その後の自主練も終え、ついにお待ちかねの・・・

「1週間の合宿お疲れ諸君!空腹にこそウマいものは微笑む。ぞんぶんに筋肉を修復しなさい。」

猫又監督の言葉を合図に選手たちが肉争奪戦を始める。
私も仕事をこなしつつ適当に食べ物を取り終えて女子マネで集まっている場所に向かおうとしたところで声をかけられた。

「こないだのレシーブ、凄かったっす!」

「烏野もマネ多いよね。」

「朝日奈さんだっけ、名前聞いたことあるような気がするんだけど・・・。」

など、これまで接点のなかった人達に話かけられる。
ここでペラペラ過去を喋るわけにもいかないので精一杯取り繕うが限界がある。

「ちょっとすいませんね〜。そこの御嬢さん、ちょぉーっと貰っていきますね〜。」

「あっ黒尾!」

「するいぞー!」

「いやいや、ほら、俺ら第三体育館の自主練組でちょっとあるもんだから。」

突然後ろから来た黒尾さんに肩をガッと掴んで引き寄せられ、黒尾さんの言い分に妙に納得した人たちをよそに私をどんどん引きずって行く。

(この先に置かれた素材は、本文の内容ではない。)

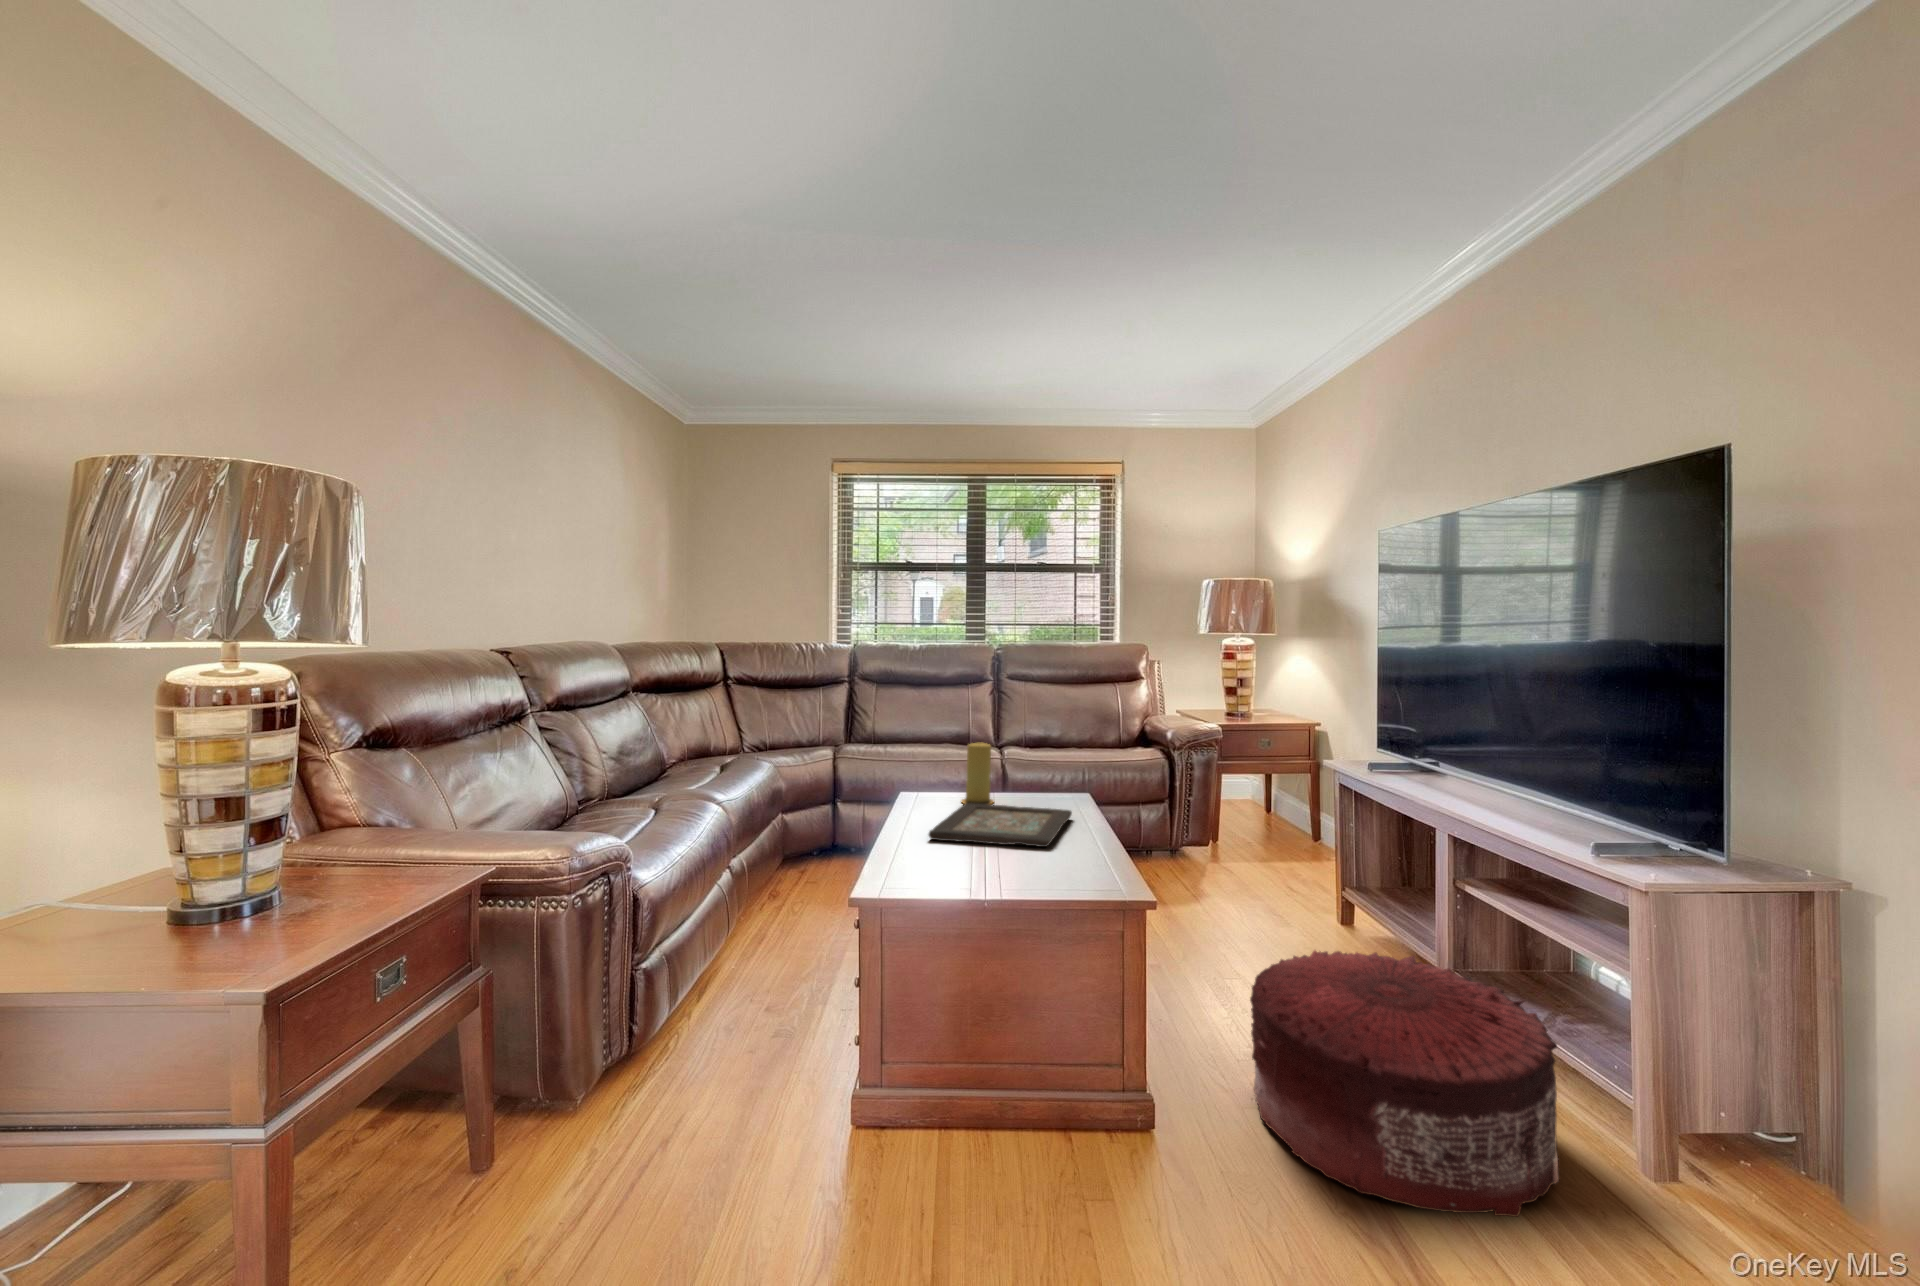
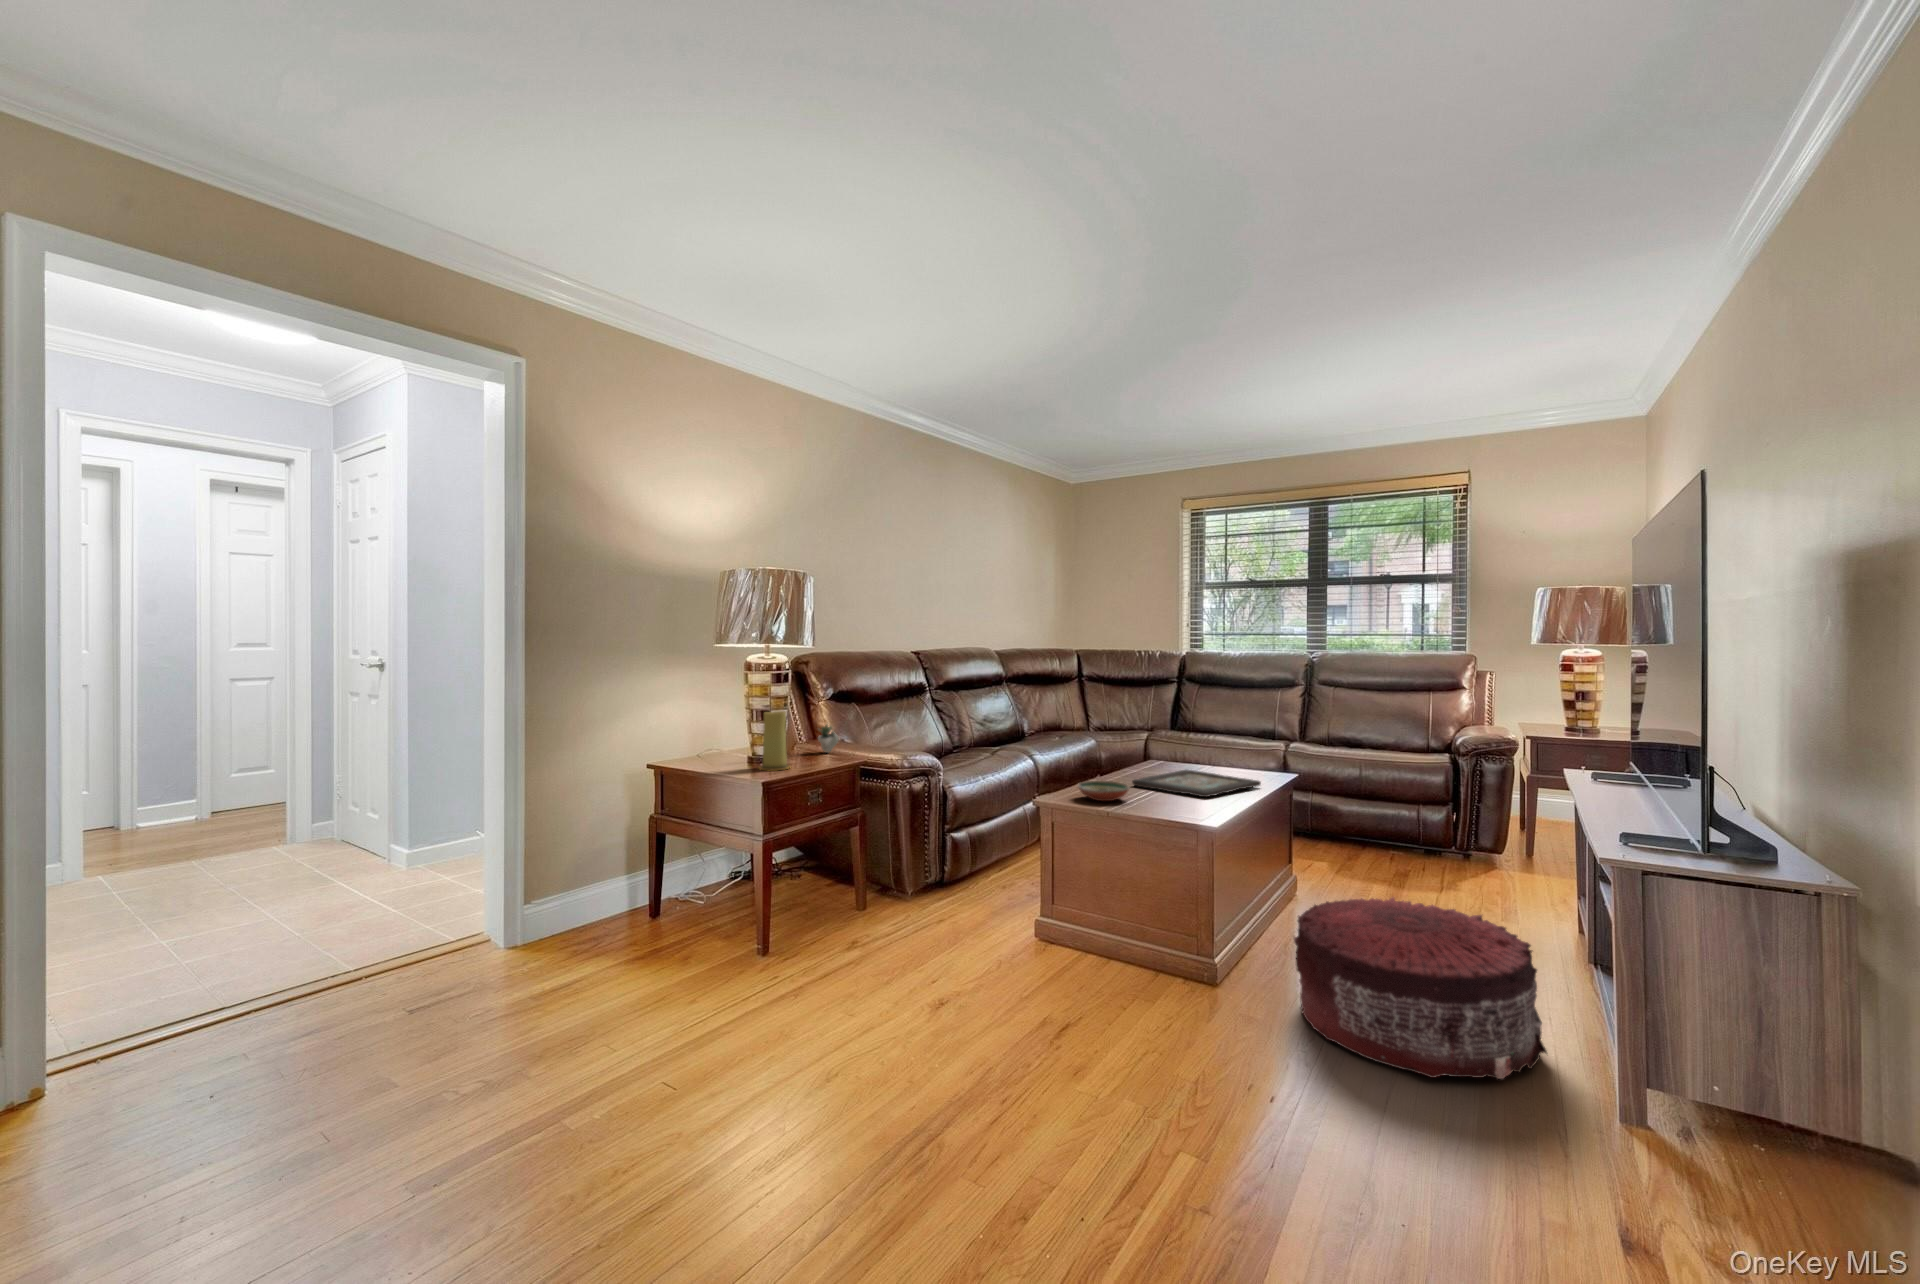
candle: present [962,743,994,804] -> present [759,711,791,770]
succulent plant: none [361,798,442,864] -> present [818,725,838,752]
decorative bowl: none [891,843,971,879] -> present [1078,781,1130,801]

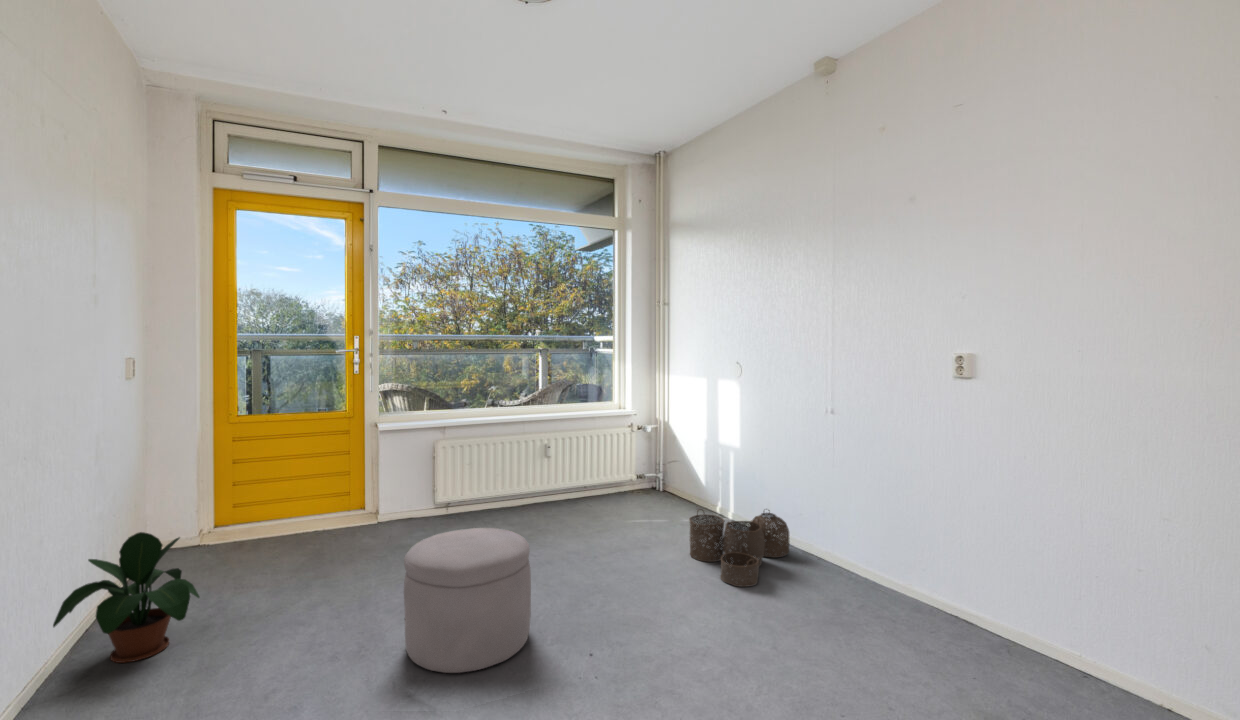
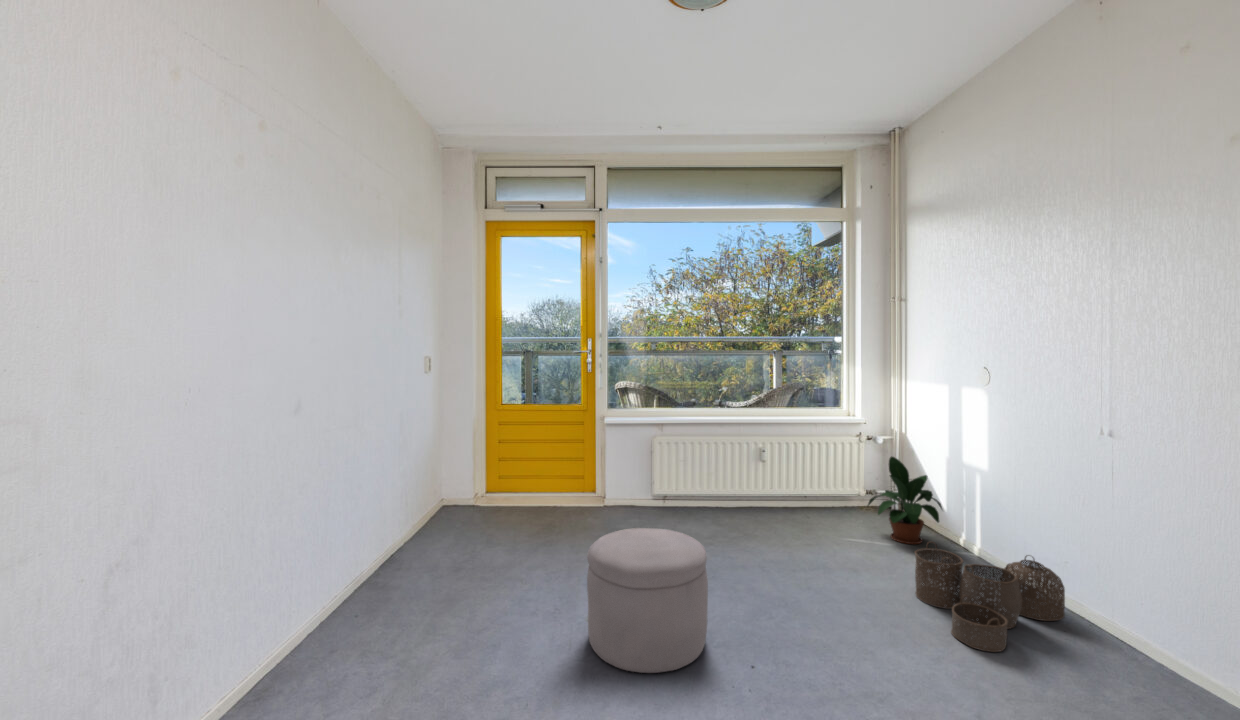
potted plant: present [53,532,199,663] -> present [868,457,942,544]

「ちょ、ちょ、ちょっと黒尾さん。助かりましたけど、どこに行くんですか?」

女マネの所に行きたかったんですけど・・・と言う前に、ちょっとうちの現代っ子の相手してよと言うので、
研磨のことかと気が付いてそのままついて行くことにした。
研磨に食べさせるという肉と野菜を取って、体育館の扉の方に向かう。

「オラー野菜も食えよー。」

「米を食えよ!」

「肉だろ!!肉を食え!!」

「食えよー。」

「なんで憂まで・・・。」

「だってやっぱ研磨細いし小さいし。あと野菜嫌いそう。」

「ヒャヒャヒャ、違いねぇ!」

黒尾さんはそういうと、後ろの方で話している日向くんと木兎さんの所に行くようで、
研磨に食わせといてと言って行ってしまった。
去り際に、隣の眼鏡くんを怒らせないよーに、と言い放って。

「はい研磨。」

「え、ちょっとやめてよ憂。恥ずかしいから。」

「黒尾さんに言われてるから。ほらほら。」

研磨はスマホをいじっていたので気を利かせて適当につまんだ野菜を口の近くに無理やりおしつけると研磨は嫌々食べてくれたけど、同時に罰の悪そうな顔をしながら後ろを指差した。

「ちょっと。」

「えっ、何?月島、顔怖い。」

「そういうことするなって今朝いったばっかデショ!」

「えぇ?!全然当てはまらないでしょ今のは!」

「当てはま・・・っ!あぁ、もう!」

「いや憂が悪いよ。」

「研磨?!」

「ですよね。」

またスマホいじりを始める研磨と頭を抱える月島に混乱する私だったけど、後ろから聞こえた”サクサ”という言葉にビクッとする。
見れば黒尾さんが日向くんとリエーフくんに何やら説明をしている所だった。

「そのうちの1人がよりによって宮城に・・・。」

会話を聞いていたのか、月島が反応して言った言葉に木兎さんが突っ込む。

「まぁ”サクサ”の居る井闥山は優勝候補筆頭だけどな。」

もう一度ビクッとする。
わざわざ強調して言うのとあの黒尾さんの表情、知ってていってるなぁ。
私に確認するにもタイミングがない、気が引けるのでこの方法。黒尾さんらしい。
私はもう正解と言っているようなものだった。


それからは、月島が完全にそっちの話に入って行ったころに私は黒尾さんを一瞥して女子マネグループの方へ入って色々満喫したのだった。